Ruth Negga: I don’t know. I think that when you have a connection and a bond with someone from such an early age…you can’t live without those people. You can’t live without someone who knows you intimately and all your flaws and still deeply loves you. We visit their kind of relationship from childhood and you just get a sense that there is a deep bond that is…oh, I made myself cry. I knew this would happen…I think there’s that tenderness that you can’t replicate with anyone else and I don’t think they want to live without each other. I don’t think that she wants him to get back into the old life of crime. She doesn’t need a man, but she needs the person that he is. The person that who was for a while the only person who stood up for her. The only person who doesn’t just see her as this kind of miscreant misfit, but who sees her for her essence and her spirit. And I think that under the guise of “oh come on back into the life of crime” what she really wants is a friend back. Ugh, I’m gonna cry again. [x]

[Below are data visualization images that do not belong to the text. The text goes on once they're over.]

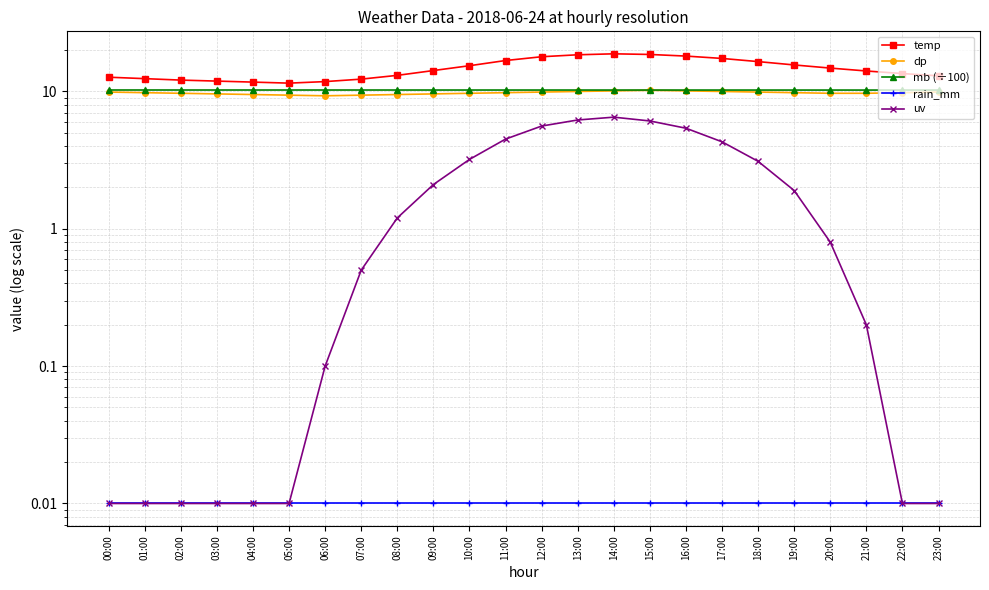

Reading right to left, transcribe all the data shown in this chart.

temp: 23:00=13.0	22:00=13.5	21:00=14.1	20:00=14.8	19:00=15.6	18:00=16.5	17:00=17.4	16:00=18.1	15:00=18.6	14:00=18.8	13:00=18.5	12:00=17.9	11:00=16.8	10:00=15.4	09:00=14.2	08:00=13.1	07:00=12.3	06:00=11.8	05:00=11.5	04:00=11.7	03:00=11.9	02:00=12.1	01:00=12.4	00:00=12.7
dp: 23:00=9.9	22:00=9.8	21:00=9.7	20:00=9.7	19:00=9.8	18:00=9.9	17:00=10.0	16:00=10.1	15:00=10.2	14:00=10.1	13:00=10.0	12:00=9.9	11:00=9.8	10:00=9.7	09:00=9.6	08:00=9.5	07:00=9.4	06:00=9.3	05:00=9.4	04:00=9.5	03:00=9.6	02:00=9.7	01:00=9.8	00:00=9.9
mb (÷100): 23:00=10.2	22:00=10.2	21:00=10.2	20:00=10.2	19:00=10.2	18:00=10.2	17:00=10.2	16:00=10.2	15:00=10.2	14:00=10.2	13:00=10.2	12:00=10.2	11:00=10.2	10:00=10.2	09:00=10.2	08:00=10.2	07:00=10.2	06:00=10.2	05:00=10.2	04:00=10.2	03:00=10.2	02:00=10.2	01:00=10.2	00:00=10.2
rain_mm: 23:00=0.0	22:00=0.0	21:00=0.0	20:00=0.0	19:00=0.0	18:00=0.0	17:00=0.0	16:00=0.0	15:00=0.0	14:00=0.0	13:00=0.0	12:00=0.0	11:00=0.0	10:00=0.0	09:00=0.0	08:00=0.0	07:00=0.0	06:00=0.0	05:00=0.0	04:00=0.0	03:00=0.0	02:00=0.0	01:00=0.0	00:00=0.0
uv: 23:00=0.0	22:00=0.0	21:00=0.2	20:00=0.8	19:00=1.9	18:00=3.1	17:00=4.3	16:00=5.4	15:00=6.1	14:00=6.5	13:00=6.2	12:00=5.6	11:00=4.5	10:00=3.2	09:00=2.1	08:00=1.2	07:00=0.5	06:00=0.1	05:00=0.0	04:00=0.0	03:00=0.0	02:00=0.0	01:00=0.0	00:00=0.0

I really get the sense that Jesse needs Tulip as much as Tulip needs him; that this is a relationship of equals. Both of them are functioning without each other but Jesse is barely able to get out of bed in the morning as he himself admits in the sermon that closes the episode. If anything, Tulip is functioning even better than he does, going about a life of petty crime as she always did (probably a result of their shared messed-up childhood, the details of which we’ll learn later this season). It seems that doing those things side by side with Jesse was much more meaningful to her, however, than a life of crime itself. She doesn’t just miss him as a woman misses a man, but as a lonely soul misses its mate. But she doesn’t know how to go about life differently than she’s already living it, and she’s unapologetic about that even if she’s conflicted about it. Until that changes, or until Jesse does, they can’t be together. And that’s the point of this sort of arc, isn’t it? Working through your vulnerabilities with the help of those who know you best, in order to find out who you really are and what you really value.